Tuesday, 12 June 2007

Clothes line or clothes nurse

Not trendy but enduring fashion

Working in the Netherlands as a technical consultant sometimes has me as probably the best formally dressed man in any office in the land.

I would not be absent in a 1950s London street, bowler hat, pocket square matching tie, brogues or better, umbrella and the Daily Telegraph under my arm.

However, the Western Europeans summers does make one suffer, the high humidity, something strangely absent from the area of the Tropics I grew up in means one has to dress a lot lighter with cropped sleeves, new wool suits and sometimes the anathema of a missing under-vest.

There is no point secreting manly pheromones in the office; that is no place to exact the full penalty for being attractive or being attracted to others - Perish the thought!

The clothes nurse

Clothes can tell a few tales and now they are being made to monitor your health through sweat for acidity, salinity and perspiration.

This technology should find application in recuperating patients, the chronically ill or injured athletes, but there is a marketing opportunity to a demographic of health freaks who would be pleased to know just that little bit more to develop a hypochondriac complex.

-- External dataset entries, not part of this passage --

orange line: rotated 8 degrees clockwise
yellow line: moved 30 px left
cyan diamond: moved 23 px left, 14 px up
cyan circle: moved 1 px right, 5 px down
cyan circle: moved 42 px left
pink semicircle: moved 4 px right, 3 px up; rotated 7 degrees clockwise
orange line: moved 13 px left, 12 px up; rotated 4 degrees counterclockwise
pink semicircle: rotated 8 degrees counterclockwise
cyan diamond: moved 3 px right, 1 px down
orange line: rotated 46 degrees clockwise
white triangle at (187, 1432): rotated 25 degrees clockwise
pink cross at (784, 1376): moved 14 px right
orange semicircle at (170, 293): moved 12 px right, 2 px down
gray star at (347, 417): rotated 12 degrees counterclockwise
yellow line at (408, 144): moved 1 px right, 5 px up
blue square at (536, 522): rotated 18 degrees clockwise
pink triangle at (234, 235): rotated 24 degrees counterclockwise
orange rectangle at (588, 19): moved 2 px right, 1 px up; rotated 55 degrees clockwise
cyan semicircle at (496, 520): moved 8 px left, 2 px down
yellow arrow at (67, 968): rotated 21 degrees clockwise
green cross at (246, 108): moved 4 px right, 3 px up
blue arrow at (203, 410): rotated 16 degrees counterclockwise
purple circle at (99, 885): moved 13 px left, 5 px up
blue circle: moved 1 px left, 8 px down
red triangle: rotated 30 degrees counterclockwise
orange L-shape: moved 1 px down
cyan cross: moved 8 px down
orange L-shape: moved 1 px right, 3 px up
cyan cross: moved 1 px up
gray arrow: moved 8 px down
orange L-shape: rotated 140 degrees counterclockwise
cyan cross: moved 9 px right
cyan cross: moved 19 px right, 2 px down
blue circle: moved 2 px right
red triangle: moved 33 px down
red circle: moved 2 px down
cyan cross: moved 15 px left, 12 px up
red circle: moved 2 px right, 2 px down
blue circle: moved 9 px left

When these monitors begin to gather data and this data gets transmitted in such a way that it can be intercepted, it becomes a problem - it would be easy to see who is vulnerable and probably take advantage of that person - someone about to have a fit or a heart attack might just have that aggravated by the fact that an onlooker snoop knows just when to pounce.

The extension of this technology would be when it becomes reactive - a wearer begins to choke on something and the clothes administer the Heimlich Manoeuvre - the clothes malfunction and one is dangling from a clothes line - Now, what is the haute couture for clothes that nurse you?